Chapter 3 begins with the advent of the Inquisition in India, with a discussion of the French spy Dellon's account of the inquisition in Chapter 4. The successive chapters describe the wars that led to the establishment of Portuguese rule in Goa, and the alleged massacre of Hindus during the Portuguese conquest of Goa in 1510. However, various sources claim that only Bijapur Muslims were killed during the conquest, by both the Portuguese led by Afonso de Albuquerque and the local Hindus led by Timoji.

Successive chapters in Part I also describe the forced conversion of Hindus to Christianity by the Goa Inquisition. Délio de Mendonça claims that the book completely contradicts contemporary historical accounts of voluntary conversions of entire villages in Goa by the various religious orders (Dominicans, Jesuits and Franciscans), but the book doesn't provide any contemporary basis for its version of history. The book details the organization and procedures of the Inquisition and the anti-Hindu laws that were passed in Goa during the inquisition banning Hindu religious ceremonies and customs from being continued by converted Hindus, as well as reducing the status of Hindus to second-class citizens by banning them from public gatherings and so on.

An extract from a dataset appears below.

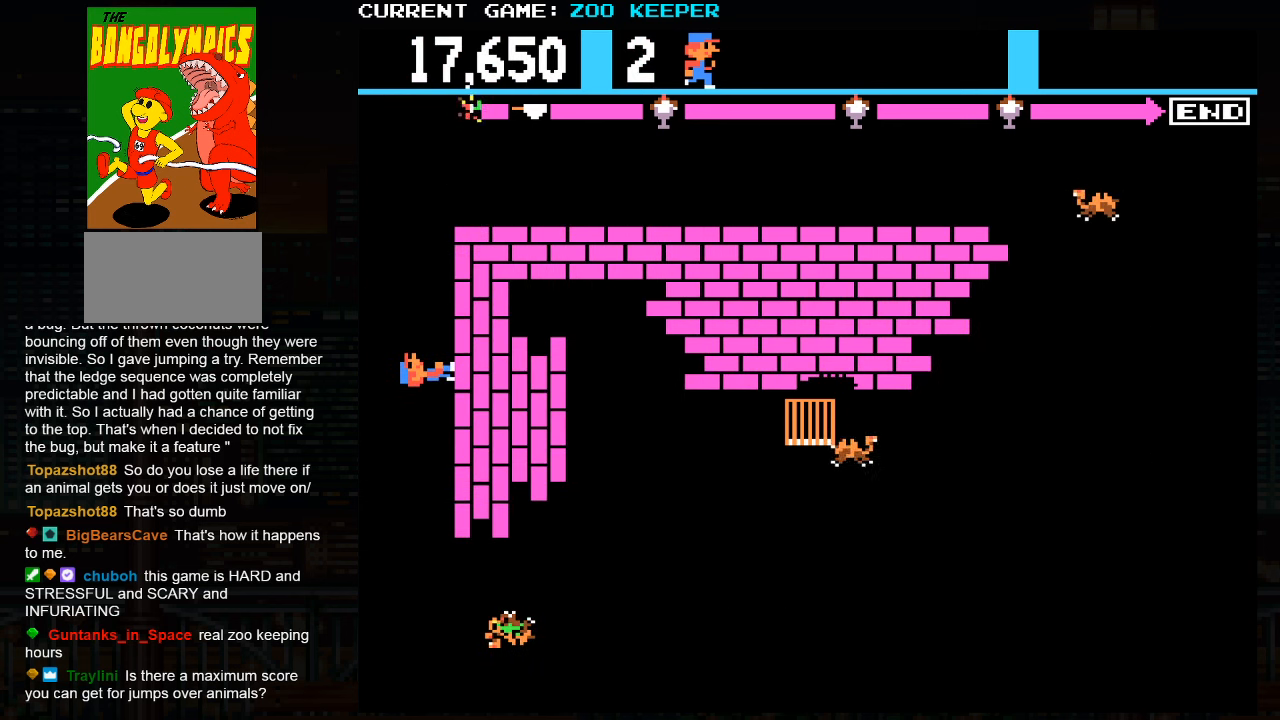
{"dt_ms": 500, "buttons": ["SQUARE"], "left_stick": "down", "events": [[200, "left_stick", "center"], [250, "left_stick", "down"], [450, "SQUARE", "down"]]}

The book also discusses the various methods of torture used by the Inquisition, such as burning by sulphur, water-torture, rape, the use of pulleys to stretch victims and the "strappado" method of torture. The study of Agostino Borromeo from the University of La Sapienza in Roma into the Vatican archives and the subsequent 783-page report denies the allegations made in the book.

===Part II===
Part II discusses the accounts of the Inquisition given by Dellon and Buchanan in two separate chapters. Priolkar cites Buchanan as an authoritative source, although Buchanan's work was a Protestant polemic written in the 19th century that denounced Catholicism in Goa and it did not use any historical records.

== Reception ==
British historian C. R. Boxer described the book as a "dispassionate and objective account of the Goa Inquisition" and praised its "excellent use" of the relevant Portuguese sources. German-American scholar Gerald M. Moser described Priolkar's account as objective and restrained on the whole, writing that the work's merit lies in its translation and summarisation of important documents and in it discussing them from a modern Hindu perspective. However, Indian historian Dale Luis Menezes criticised the book as "methodologically flawed" and claimed that it relied too heavily on "Black Legend propaganda" in its interpretation of the Inquisition.

== Editions ==
- Priolkar, A.K 1961, "The Goa Inquisition, Being a Quatercentenary Commemoration Study of the Inquisition in India", Bombay University.